The CSV export button is in this block. Download per-day data to build your own reports or compare multiple periods side by side in a spreadsheet.

  1. Open Analytics → Top-Up Bonus, period — last 7 days
  2. Check Operations — up or down versus the previous week?
  3. Is the Average Check Uplift still positive?
  4. If ARPU Uplift is negative — check whether rule settings or tariff conditions changed
  5. In the By Rule table — is there a rule with zero operations? (it may have been accidentally deactivated)
  1. Set current month and the equivalent prior month
  2. Is ARPU Uplift stable, or was it a one-time spike?
  3. Which rule tier is driving the bulk of volume?
  4. Any channel imbalance in By Source?
  5. Cross-reference Bonuses Paid Out against the Bonus Report — how much of what was issued has already been redeemed?
IndicatorSignalPossible action
ARPU Uplift negativePromotion not changing behaviorRevise thresholds or bonus percentage
Repeat Clients below 20%No habitual refill pattern formingLower the first-tier threshold
Promo Average Check ≈ tier 1 thresholdClients not progressing to higher tiersIncrease appeal of tier 2 (higher %)

**Work instruction 1:** According to the analytics guide, what might explain a rule with zero operations in the By Rule table?
**Work instruction 2:** Duplicate the section of the analytics guide that begins with the words containing "1. Open Analytics" and ends with "a one-time spike?".
Rely only on the analytics guide.

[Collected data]
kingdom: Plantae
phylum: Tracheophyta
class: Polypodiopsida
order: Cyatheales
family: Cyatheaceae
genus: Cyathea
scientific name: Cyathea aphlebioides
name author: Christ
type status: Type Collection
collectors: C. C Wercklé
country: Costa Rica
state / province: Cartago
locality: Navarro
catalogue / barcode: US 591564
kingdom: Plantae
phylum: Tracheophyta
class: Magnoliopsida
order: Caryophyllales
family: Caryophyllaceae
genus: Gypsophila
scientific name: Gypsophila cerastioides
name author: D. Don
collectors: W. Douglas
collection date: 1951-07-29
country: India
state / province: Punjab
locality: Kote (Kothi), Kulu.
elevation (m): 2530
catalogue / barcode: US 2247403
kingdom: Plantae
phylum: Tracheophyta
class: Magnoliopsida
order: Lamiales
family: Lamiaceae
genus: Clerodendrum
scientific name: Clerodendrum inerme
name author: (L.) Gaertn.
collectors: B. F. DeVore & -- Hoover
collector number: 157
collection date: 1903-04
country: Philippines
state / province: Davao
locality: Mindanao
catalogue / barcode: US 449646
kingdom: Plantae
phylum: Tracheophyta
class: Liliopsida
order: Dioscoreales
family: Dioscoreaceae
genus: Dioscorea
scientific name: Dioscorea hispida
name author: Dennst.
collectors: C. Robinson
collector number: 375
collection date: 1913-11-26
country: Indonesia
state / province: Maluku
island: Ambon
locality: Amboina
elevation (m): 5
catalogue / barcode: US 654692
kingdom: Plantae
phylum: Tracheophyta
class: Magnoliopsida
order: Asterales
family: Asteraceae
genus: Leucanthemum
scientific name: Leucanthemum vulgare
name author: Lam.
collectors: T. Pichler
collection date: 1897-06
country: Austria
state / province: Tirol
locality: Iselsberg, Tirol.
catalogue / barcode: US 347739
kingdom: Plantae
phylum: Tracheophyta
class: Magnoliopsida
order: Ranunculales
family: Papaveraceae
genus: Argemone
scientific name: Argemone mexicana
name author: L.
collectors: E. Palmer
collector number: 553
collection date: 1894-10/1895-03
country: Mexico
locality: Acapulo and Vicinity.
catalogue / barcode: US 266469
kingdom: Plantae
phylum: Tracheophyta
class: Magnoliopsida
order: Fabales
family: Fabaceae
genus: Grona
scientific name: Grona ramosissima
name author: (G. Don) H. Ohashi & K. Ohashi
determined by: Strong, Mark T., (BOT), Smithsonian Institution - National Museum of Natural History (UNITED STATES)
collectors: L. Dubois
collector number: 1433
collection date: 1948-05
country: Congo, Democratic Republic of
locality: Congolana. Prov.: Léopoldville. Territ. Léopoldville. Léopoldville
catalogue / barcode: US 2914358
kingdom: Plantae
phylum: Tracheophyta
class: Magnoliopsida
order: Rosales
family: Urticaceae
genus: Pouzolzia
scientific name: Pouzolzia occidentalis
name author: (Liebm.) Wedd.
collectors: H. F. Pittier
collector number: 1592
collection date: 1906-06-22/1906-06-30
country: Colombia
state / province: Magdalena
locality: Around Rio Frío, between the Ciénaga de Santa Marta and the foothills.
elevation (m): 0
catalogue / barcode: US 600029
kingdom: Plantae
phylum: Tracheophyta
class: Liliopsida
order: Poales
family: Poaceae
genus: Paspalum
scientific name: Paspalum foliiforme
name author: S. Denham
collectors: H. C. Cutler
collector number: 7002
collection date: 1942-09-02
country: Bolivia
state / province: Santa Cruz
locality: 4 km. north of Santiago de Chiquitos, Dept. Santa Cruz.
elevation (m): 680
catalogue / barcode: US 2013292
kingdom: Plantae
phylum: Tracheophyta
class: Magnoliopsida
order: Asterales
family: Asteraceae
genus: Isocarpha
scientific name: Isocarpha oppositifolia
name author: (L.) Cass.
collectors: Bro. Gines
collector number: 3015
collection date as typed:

**Task answer 1:** It may have been accidentally deactivated.

**Task answer 2:**
1. Open Analytics → Top-Up Bonus, period — last 7 days
  2. Check Operations — up or down versus the previous week?
  3. Is the Average Check Uplift still positive?
  4. If ARPU Uplift is negative — check whether rule settings or tariff conditions changed
  5. In the By Rule table — is there a rule with zero operations? (it may have been accidentally deactivated)
  1. Set current month and the equivalent prior month
  2. Is ARPU Uplift stable, or was it a one-time spike?